Usually, when someone starts talking about the interface between evolution and physics, it's a prelude to a terrible argument that attempts to claim that evolution can't possibly happen. So, biologists tend to be slightly leery of even serious attempts at theorizing about bringing the two fields closer.
Yet this October has seen two papers that claim to describe how a key component of evolutionary theory—selection—fits in with other areas of physics. Both papers are published in prestigious journals (Nature and PNAS), so they can't be summarily dismissed. But they're both pretty limited in ways that probably are the product of the interests and biases of their authors. And one of them may be the worst written paper I've ever seen in a major journal.
So buckle up, and let's dive into the world of theoretical biology.
More assembly required
We can start with the terribly written paper. It introduces Assembly Theory, which is a potentially useful way of thinking about natural conditions that can enable combinatorial chemistry, generating a complicated mix of elaborate molecules. But that's not at all the way the authors, several of whom are chemists, introduce the idea.
The very first sentence of that paper sets up evolution as being difficult to make consistent with physics: "Scientists have grappled with reconciling biological evolution with the immutable laws of the Universe defined by physics." That's... not true. Evolution is perfectly compatible with physics, and we've known that for quite some time. It's so impressively untrue that the paper they cite in support of it only mentions physics once, and only to say that people have some misconceptions about it.
It doesn't get better from there. "These laws [of physics] underpin life’s origin, evolution, and the development of human culture and technology, yet they do not predict the emergence of these phenomena," they continue. This is true in the sense that any emergent phenomenon is, by definition, difficult to predict based on the behavior of its simpler components. But it doesn't mean we need a new theory to tie them back to basic physics.
Nevertheless, we get one. "We present Assembly Theory as a framework that does not alter the laws of physics, but redefines the concept of an ‘object’ on which these laws act," the authors claim. But they never actually do, despite having a section of the paper entitled "Assembly unifies selection with physics." The objects of Assembly Theory could be things like atoms, which can easily be analyzed using the laws of physics. But they could also be non-physical things like concepts—the researchers mention human languages and memes as likely amenable to Assembly analysis.
So, the whole "unification of selection with physics" is, at best, a distraction and actively interferes with the explanation of Assembly Theory. Accordingly, the paper does a horrible job of explaining it. Somewhat amazingly, however, the theory can easily be explained in a series of less than two dozen tweet-length social media posts, as demonstrated by Carl Bergstrom.
Ignoring the physics
As Bergstrom notes, Assembly Theory works best if you think about it in terms of chemistry. Let's say you throw a mixture of simple chemicals together and let them react. The potential outcome is a mix of polymers, each assembled from a random combination of the simple chemicals. You'd have lots of molecules, and every one of them would be distinct. But what if that's not what you see? Instead, you might see a limited number of combinations were highly favored. There'd still be lots of molecules, but all of them would be identical to one of a handful of templates.

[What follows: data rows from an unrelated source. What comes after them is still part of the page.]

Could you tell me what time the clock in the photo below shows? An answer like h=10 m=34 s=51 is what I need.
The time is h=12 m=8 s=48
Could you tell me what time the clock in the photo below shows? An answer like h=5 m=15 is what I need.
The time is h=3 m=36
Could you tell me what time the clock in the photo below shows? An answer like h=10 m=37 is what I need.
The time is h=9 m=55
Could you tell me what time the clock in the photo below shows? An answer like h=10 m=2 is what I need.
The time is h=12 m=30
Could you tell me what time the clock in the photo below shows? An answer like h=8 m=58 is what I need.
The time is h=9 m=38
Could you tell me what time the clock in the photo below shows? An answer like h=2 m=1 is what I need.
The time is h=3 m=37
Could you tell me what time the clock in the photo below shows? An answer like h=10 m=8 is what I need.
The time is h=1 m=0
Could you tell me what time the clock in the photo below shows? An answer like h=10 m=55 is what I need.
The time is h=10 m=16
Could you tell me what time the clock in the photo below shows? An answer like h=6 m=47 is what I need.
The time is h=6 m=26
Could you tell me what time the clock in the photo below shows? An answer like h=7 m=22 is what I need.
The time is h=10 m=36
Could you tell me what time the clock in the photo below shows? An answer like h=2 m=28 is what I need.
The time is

That's basically the situation we see with proteins. With 20 amino acids that can combine with each other in any order, even a population of proteins 50 amino acids long could have a vast number of individual molecules. But the reality is that we only see a tiny fraction of this potential population, because evolution has selected for a limited number of functional proteins.
Assembly Theory posits that any population of molecules can be viewed as a combination of the minimum number of steps needed to assemble it—the history of how it got there—and the number of copies present. The higher this value is, then the stronger the selection that's needed to produce it.
Like actual evolutionary processes, this recognizes that the end population is a product of the history and contingency involved in the early steps of assembly. And it's potentially useful in two ways. It provides a way to quantitatively distinguish among mixtures of polymers assembled randomly from different monomers, polymers that are the product of linking lots of copies of a single monomer, and polymers produced by selection. And, as long as the steps and copy number can be quantified, it can measure just how much selection was involved in producing a population of molecules.
What it doesn't do is unify any of this with physics. And the authors acknowledge that in the body of the paper, writing, "Combinatorial spaces do not play a prominent role in current physics, because their objects are modeled as point particles and not as combinatorial objects." And "This definition is, in some sense, opposite to standard physics, which treats objects of interest as fundamental and unbreakable." But none of that stopped them from writing the exact opposite in the abstract.